Les 2 jugements dont appel ont tranché la première phase d’une instance scindée. Dans le contexte d’un différend portant sur l’application d’une clause contractuelle du client le plus favorisé, le juge de première instance a d’abord reconnu le droit de l’intimée de procéder à un audit afin de vérifier le respect de cette clause par l’appelante. Il a ensuite établi les balises devant encadrer l'audit en question, dont la nomination d’un expert indépendant et des mesures strictes pour assurer la confidentialité des informations devant être recueillies. Selon l’appelante, en adoptant l’article 211 du Code de procédure civile (RLRQ, c. C-25.01) (C.P.C.), lequel prévoit que le droit d’appel des jugements prononcés sur le fond d’une instance scindée ne peut être exercé qu’une fois prononcé le jugement mettant fin à celle-ci, le législateur ne peut avoir voulu rendre théorique l’appel d’une partie exposée comme elle à une situation hautement préjudiciable, en l’occurrence la divulgation irréversible de renseignements commerciaux sensibles. Une cliente de l’appelante souhaite intervenir à l’appel proposé afin de soutenir la position de celle-ci, estimant ses propres droits compromis par les jugements entrepris.

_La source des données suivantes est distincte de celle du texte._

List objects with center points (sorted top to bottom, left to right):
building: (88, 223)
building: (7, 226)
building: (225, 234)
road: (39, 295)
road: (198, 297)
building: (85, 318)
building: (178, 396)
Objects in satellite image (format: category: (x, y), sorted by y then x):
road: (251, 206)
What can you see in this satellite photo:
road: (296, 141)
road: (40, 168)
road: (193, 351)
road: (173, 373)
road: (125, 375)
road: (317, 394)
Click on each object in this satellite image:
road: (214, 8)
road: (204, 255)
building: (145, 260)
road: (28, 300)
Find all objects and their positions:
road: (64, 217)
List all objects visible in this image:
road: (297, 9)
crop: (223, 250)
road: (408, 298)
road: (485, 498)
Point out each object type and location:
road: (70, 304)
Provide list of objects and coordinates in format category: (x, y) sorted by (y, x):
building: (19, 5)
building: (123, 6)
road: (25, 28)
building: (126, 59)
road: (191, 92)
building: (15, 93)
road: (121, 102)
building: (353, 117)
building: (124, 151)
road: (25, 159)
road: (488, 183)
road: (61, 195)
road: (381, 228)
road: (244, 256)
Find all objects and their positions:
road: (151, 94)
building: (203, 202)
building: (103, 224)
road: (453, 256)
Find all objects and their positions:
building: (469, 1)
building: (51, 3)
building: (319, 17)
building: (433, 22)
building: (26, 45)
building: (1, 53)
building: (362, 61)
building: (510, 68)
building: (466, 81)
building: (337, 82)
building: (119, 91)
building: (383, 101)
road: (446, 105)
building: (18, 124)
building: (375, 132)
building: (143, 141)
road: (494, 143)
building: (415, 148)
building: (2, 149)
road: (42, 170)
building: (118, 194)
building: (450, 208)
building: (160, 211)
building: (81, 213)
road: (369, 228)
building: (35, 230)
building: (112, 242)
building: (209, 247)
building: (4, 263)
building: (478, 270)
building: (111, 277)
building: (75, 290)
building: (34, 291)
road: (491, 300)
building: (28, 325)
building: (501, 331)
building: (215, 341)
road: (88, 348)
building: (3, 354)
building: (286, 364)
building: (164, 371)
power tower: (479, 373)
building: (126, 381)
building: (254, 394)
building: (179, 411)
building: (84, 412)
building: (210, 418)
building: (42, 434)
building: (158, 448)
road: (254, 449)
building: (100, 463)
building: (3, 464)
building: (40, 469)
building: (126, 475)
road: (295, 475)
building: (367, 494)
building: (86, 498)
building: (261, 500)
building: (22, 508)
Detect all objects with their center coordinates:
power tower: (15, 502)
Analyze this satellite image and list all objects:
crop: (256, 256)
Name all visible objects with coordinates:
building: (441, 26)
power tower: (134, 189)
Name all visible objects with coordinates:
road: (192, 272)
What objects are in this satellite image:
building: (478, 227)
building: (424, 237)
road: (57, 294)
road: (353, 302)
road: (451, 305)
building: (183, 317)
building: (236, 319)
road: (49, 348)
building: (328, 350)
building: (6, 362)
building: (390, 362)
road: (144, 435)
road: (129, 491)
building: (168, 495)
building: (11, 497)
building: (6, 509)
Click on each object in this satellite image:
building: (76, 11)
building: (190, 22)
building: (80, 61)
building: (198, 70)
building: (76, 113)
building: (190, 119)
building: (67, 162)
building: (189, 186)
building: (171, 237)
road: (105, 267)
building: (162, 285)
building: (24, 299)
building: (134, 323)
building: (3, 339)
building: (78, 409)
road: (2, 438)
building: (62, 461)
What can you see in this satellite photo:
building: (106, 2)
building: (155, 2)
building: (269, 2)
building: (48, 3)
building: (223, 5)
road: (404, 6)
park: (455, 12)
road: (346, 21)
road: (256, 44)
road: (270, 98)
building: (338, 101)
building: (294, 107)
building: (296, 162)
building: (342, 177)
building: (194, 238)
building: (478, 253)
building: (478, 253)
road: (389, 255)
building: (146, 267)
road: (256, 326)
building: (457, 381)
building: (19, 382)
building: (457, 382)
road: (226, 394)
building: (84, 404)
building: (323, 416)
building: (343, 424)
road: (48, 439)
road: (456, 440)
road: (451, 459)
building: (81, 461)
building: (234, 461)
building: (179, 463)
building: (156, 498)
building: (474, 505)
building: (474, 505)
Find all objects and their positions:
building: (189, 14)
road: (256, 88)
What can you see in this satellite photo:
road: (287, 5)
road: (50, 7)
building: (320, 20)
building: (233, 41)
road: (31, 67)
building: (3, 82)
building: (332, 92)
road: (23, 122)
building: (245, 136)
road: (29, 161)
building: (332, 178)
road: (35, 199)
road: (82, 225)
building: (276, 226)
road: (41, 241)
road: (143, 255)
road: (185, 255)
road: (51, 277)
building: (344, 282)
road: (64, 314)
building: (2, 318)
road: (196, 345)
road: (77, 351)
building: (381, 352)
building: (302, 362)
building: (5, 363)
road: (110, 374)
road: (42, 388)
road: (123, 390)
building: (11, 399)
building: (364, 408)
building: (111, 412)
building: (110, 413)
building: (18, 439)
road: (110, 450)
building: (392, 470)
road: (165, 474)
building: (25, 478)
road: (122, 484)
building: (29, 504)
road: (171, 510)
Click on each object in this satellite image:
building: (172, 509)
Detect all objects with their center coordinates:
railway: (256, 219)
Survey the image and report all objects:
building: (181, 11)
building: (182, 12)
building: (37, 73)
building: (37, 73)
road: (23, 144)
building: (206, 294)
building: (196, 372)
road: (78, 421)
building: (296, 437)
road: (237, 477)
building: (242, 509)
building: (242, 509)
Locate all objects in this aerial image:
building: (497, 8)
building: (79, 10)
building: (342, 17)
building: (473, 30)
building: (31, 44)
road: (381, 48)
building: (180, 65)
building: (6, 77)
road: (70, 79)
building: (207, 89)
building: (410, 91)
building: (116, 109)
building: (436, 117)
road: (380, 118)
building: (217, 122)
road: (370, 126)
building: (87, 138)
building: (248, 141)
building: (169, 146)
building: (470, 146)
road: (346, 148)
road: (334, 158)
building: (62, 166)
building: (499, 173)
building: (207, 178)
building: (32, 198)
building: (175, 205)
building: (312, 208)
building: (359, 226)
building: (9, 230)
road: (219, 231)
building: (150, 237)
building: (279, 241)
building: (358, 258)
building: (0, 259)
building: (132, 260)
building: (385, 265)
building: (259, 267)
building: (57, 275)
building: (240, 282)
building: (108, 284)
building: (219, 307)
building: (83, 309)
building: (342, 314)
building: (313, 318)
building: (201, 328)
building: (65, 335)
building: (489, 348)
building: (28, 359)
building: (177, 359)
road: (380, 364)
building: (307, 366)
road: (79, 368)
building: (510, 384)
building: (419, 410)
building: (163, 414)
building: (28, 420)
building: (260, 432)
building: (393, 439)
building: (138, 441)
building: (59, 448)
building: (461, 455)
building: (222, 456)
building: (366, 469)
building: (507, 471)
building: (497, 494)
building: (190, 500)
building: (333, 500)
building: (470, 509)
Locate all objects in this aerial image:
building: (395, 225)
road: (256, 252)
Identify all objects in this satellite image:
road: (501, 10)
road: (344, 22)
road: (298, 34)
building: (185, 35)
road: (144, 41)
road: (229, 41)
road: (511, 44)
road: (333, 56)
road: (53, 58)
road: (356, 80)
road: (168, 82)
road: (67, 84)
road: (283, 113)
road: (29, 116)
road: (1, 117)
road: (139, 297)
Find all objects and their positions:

La demande de permission d’appel est mal fondée. Le législateur est intervenu en juin 2023 pour modifier, avec effet immédiat, les règles régissant le droit d’appel applicable à une instance scindée. Le texte de l’article 211 C.P.C. est limpide et l’intention du législateur ne porte pas à interprétation. Aucun des arguments de l’appelante, dont ceux fondés sur l’application temporelle des lois, n’est susceptible de justifier que lui soit accordée la permission d’appeler du premier jugement. L’appelante peut bien penser que le législateur n’aurait pas dû réintroduire à l’article 211 C.P.C. le principe abandonné au moment de la réforme du Code de procédure civile de 2016 ou aurait dû constater que la solution adoptée peut entraîner des conséquences pernicieuses ou inattendues, cela n’autorise pas pour autant la Cour ou ses juges à déroger au texte en établissant, en vertu des pouvoirs généraux qui leur sont accordés par l’article 49 C.P.C., une exception que la loi ne prévoit pas. Il n’est pas possible non plus de contourner la règle en question en recourant à l’article 31 alinéa 2 C.P.C., lequel régit les appels de jugements rendus en cours d’instance et qui décident en partie du litige ou qui causent un préjudice irrémédiable à une partie.

De toute façon, les inconvénients majeurs qu'invoque l’appelante ne sont pas de la nature d’un préjudice irrémédiable (même s’ils pouvaient susciter l’inquiétude de ses autres clients) et n'entraînent pas d’injustice. En outre, il est inexact de prétendre, comme le fait l’appelante, que son appel des jugements entrepris sera théorique si son exercice doit être reporté.

Enfin, comme l’appel du second jugement tient principalement au caractère mal fondé du premier, la permission d’appel ne peut non plus être accordée à son égard. Dans un tel contexte, la demande d’intervention devient sans objet, sans compter son irrémédiable tardiveté. Il convient cependant d’ordonner la suspension des procédures de première instance de manière à ne pas compromettre la possibilité pour l’appelante de s’adresser à la Cour suprême du Canada.

Législation interprétée: article 211 C.P.C.